CHARACTERS SALESMAN: willie lomany BASIL: early 70s, creaky, retired actor
EXT. SIDEWALK - SUNSET BLVD
- SALESMAN
- Excuse me, sir. Can I trouble you a moment?
- BASIL
- No, no thank you.
- SALESMAN
- Just for a moment, old boy.
- BASIL
- No thank you. I'm off to an appointment.
- SALESMAN
- Well actually that's how I can help. You walk with a cane, I see. But it's too short.
- BASIL
- Excuse me?
- SALESMAN
- Your cane - it's too short for your frame. I know because I'm in the game.
- BASIL
- You're in the cane game? Your're a cane salesman?
- SALESMAN
- Well medical supply, sure. Of a sort.
- BASIL
- "Of a sort," eh?
Basil resumes walking.
- SALESMAN (catching up)
- Well, specialty. It's self-defense but that cuts across a lot of truly high-quality and useful items. Canes for sure, sir.
- BASIL
- I'm sorry. You sell self-defense canes?
- SALESMAN
- I sure do, sir.
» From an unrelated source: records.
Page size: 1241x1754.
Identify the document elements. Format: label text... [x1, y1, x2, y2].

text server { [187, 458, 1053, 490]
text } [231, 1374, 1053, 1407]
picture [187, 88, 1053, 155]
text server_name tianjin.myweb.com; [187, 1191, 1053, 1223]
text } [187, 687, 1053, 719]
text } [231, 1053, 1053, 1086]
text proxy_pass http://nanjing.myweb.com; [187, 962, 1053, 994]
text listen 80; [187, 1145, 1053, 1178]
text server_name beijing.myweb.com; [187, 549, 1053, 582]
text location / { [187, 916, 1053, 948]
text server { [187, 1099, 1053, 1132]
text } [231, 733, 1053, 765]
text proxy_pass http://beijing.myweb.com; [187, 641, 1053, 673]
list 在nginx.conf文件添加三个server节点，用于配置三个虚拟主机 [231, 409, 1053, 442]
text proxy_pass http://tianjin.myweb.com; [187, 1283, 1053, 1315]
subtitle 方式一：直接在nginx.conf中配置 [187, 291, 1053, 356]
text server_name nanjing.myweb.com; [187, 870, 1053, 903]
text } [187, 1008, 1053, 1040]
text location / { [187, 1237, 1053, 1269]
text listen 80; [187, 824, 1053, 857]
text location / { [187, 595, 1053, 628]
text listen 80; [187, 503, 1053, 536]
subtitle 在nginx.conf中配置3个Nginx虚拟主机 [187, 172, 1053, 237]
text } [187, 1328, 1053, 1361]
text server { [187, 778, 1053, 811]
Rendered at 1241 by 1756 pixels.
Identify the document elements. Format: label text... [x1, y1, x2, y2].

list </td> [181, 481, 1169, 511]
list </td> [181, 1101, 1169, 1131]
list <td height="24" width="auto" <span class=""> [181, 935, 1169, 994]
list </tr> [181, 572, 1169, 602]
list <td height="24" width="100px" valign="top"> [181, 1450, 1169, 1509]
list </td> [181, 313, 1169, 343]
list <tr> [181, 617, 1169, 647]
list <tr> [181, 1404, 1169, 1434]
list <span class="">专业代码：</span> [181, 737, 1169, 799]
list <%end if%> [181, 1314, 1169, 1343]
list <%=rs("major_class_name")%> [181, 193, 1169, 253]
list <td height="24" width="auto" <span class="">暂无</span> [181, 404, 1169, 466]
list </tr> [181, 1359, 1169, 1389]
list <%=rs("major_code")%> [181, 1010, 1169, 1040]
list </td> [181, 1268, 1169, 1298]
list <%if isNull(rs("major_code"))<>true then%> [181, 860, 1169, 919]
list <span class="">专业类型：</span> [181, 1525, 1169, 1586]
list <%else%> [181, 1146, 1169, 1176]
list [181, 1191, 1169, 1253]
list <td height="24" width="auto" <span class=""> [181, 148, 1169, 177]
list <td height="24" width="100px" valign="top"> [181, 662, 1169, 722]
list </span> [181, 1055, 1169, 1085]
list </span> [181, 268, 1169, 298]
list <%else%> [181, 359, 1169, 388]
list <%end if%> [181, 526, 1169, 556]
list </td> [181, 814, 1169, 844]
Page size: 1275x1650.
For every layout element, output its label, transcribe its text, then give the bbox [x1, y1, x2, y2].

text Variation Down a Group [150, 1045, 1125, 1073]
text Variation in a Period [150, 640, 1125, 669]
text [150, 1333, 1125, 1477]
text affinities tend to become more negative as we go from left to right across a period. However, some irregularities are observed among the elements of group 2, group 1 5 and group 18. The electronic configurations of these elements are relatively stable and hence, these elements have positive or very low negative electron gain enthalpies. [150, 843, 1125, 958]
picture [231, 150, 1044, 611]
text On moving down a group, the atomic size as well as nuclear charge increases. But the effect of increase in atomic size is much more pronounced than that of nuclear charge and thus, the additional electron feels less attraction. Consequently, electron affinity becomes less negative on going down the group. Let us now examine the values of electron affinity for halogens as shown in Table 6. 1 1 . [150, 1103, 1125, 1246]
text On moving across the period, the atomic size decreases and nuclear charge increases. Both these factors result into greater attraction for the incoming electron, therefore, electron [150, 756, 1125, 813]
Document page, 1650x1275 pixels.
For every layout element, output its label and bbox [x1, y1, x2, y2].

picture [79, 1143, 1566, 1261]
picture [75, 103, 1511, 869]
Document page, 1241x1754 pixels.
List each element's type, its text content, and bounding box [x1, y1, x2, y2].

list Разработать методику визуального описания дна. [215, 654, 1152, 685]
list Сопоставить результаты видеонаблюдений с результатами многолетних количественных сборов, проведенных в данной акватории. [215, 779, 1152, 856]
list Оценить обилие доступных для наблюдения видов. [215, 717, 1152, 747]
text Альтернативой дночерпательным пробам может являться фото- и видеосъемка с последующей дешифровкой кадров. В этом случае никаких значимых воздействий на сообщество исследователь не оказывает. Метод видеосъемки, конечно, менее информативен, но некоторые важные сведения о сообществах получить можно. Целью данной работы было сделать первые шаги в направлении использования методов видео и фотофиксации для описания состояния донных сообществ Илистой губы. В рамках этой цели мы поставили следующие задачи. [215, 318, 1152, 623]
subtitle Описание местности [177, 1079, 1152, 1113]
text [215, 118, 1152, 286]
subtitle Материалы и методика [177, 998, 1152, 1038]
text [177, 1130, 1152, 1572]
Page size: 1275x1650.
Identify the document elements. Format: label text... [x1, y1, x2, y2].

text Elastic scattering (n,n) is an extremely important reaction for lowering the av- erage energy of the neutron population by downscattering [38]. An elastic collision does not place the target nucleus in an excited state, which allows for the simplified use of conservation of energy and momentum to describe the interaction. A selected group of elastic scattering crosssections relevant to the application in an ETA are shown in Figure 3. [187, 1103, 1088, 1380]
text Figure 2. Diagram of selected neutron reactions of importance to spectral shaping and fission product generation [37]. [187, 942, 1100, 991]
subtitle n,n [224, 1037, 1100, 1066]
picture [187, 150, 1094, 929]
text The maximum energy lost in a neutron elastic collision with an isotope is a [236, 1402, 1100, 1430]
They're canes but with the finest steel blades. Sheathed inside, of course. Very safe. It's a crazy place, this world. One must prepare.
- BASIL
- Oh, I don't know that it's all that crazy.
- SALESMAN
- What? Vietnam and now they killed Kennedy, too? That sounds crazy to me.
- BASIL
- Kennedy? What's that supposed to mean?
- SALESMAN
- Oh, sir. I'm sorry to be the one to tell you but yes, President Kennedy was shot dead this morning. In Texas.
- BASIL
- I'm to believe an American President was assassinated hours ago and you're out selling knives to old men? Good day, sir.